[Human keypoint data]
_ _ _

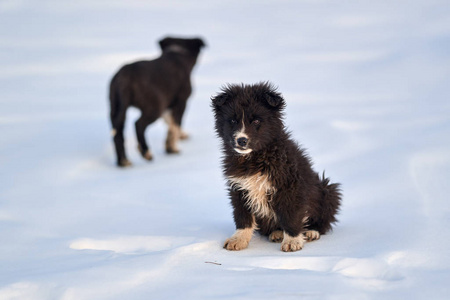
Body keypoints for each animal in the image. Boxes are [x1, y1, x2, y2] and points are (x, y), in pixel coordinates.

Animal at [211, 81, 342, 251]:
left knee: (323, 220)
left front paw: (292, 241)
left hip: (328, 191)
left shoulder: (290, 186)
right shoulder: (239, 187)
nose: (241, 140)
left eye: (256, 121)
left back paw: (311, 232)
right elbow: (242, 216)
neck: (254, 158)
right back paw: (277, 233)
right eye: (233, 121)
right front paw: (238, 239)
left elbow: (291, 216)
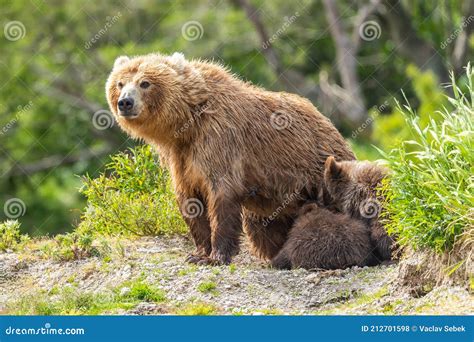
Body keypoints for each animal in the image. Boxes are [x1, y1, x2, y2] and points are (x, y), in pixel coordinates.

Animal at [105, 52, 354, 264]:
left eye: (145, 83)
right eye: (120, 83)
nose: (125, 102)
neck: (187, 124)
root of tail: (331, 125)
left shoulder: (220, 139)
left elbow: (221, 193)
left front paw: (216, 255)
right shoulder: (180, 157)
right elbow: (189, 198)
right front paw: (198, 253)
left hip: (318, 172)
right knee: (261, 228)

_ _ _

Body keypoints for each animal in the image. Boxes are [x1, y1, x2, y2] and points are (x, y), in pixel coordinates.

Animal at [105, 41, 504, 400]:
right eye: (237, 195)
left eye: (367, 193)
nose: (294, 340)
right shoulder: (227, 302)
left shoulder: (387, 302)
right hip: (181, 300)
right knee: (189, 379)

_ _ _

Look above for the line with "left elbow: (221, 193)" and the line with "right knee: (261, 228)"; transcribe both and all lines in between, exactly, and nothing else.

left elbow: (221, 193)
left front paw: (216, 255)
right shoulder: (180, 157)
right elbow: (189, 198)
right front paw: (198, 253)
left hip: (318, 172)
right knee: (261, 228)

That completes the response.